WHAT TO DO
1. Print the passage on momentum within asset classes word for word, between "Momentum Within Asset" and "of US stocks.", inclusive.
2. Carry on the passage on momentum within asset classes, starting right after its last sentence.
** start of SELECTED EXCERPT **
Momentum Within Asset Classes
The original studies on cross-sectional momentum were introduced by Jegadeesh and Titman in 1993. The data used was based on the post WW2 era. Their historic study focused on the application of cross-sectional momentum to selecting individual stocks. In other words, their study demonstrated momentum within the equity asset class (US Stocks in this case). Asness et al. confirm their findings over a longer 86 year period between 1927 and 2013. They found that the spread of recent winners over recent losers in individual stocks averaged 8.3% a year. The following chart, Figure 9, is adapted from the Fama and French Library showing the linear separation between different momentum decile portfolios of US stocks.
To further prove the durability and timelessness of cross-sectional momentum strategies on US stocks, Geczy and Samonov appropriately called their 2012 study “212 Years of Price Momentum: The World’s Longest Backtest: 1801-2012”. A graph taken from their paper shows the remarkable divergence between the performance of past winners versus past losing stocks using historical returns:
The data is extremely compelling for the application of cross-sectional momentum to individual stocks. However, analysis and visual observation shows that there have been multiple periods where momentum has not worked: i.e. the losing stocks outperformed or matched the performance of the winning stocks. This is an important observation and shows that some of the best strategies are durable mainly because they do not work all the time! After all, the reason momentum exists is partly because of investor over and under-reaction in the first place. Geczy and Samonov show that a large part of the driver in the consistency of momentum profits is actually the state of the equity market itself: in bull markets, the winners reliably outperform the losers. Legendary investor William O’Neil of Investor’s Business Daily, who has made a fortune through momentum investing, has long advocated that investors should avoid a momentum approach in bear markets. Consistent with this advice, the data shows that in bear markets, cross-sectional momentum has virtually no edge.
** end of SELECTED EXCERPT **
** start of GIVEN MATERIAL **
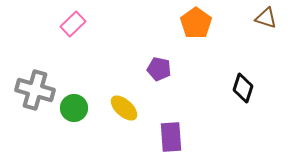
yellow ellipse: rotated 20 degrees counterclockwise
** end of GIVEN MATERIAL **
ANSWERS TO THE EXERCISE
1.
Momentum Within Asset Classes
The original studies on cross-sectional momentum were introduced by Jegadeesh and Titman in 1993. The data used was based on the post WW2 era. Their historic study focused on the application of cross-sectional momentum to selecting individual stocks. In other words, their study demonstrated momentum within the equity asset class (US Stocks in this case). Asness et al. confirm their findings over a longer 86 year period between 1927 and 2013. They found that the spread of recent winners over recent losers in individual stocks averaged 8.3% a year. The following chart, Figure 9, is adapted from the Fama and French Library showing the linear separation between different momentum decile portfolios of US stocks.

2.
The performance in bull markets is very consistent with most of the returns coming from the long side versus the short side. However, as the bull market length grows, the systematic risk of a cross-section stock momentum strategy grows.
In bear markets, cross-sectional momentum shows a much smaller edge that is driven more by shorting losing stocks than buying winning stocks. This makes sense since the average stock performance is likely to be negative in a down market. However, as the duration of the bear market increases, the edge to cross-sectional momentum becomes highly volatile.
In general, the Geczy/Samonov study demonstrates that momentum is not a fad, but rather a historical phenomena that has survived multiple generations across different economic regimes. If the traditional recommendation that buying and holding stocks should provide a long-term return is based on looking at over a hundred years of market history, the empirical evidence is perhaps just as compelling that one should earn superior returns to buying winning stocks and avoiding losing stocks.
The durability of cross-sectional momentum seems universal and applicable to other asset classes than individual stocks. In a good summary by Asness, Frazzini, Israel, and Moskowitz (2014): Fact, Fiction, and Momentum Investing, the authors note that cross-sectional momentum “works” and is validated in many other studies covering 40 different countries and more than a dozen other asset classes (such as bonds, currencies, commodities). For example, Miffre and Rallis (2007) conducted a 26-year study on 31 different commodities contracts using a standard momentum methodology. They found that the top quintile of commodities outperformed the bottom quintile by nearly 10% annually. Derwall et al. (2008) shows a pronounced momentum effect in real estate via REITs (real estate investment trusts). To capture these effects, we employ a “real asset” category that includes inflation-sensitive instruments such as commodity ETFs and REIT ETFs.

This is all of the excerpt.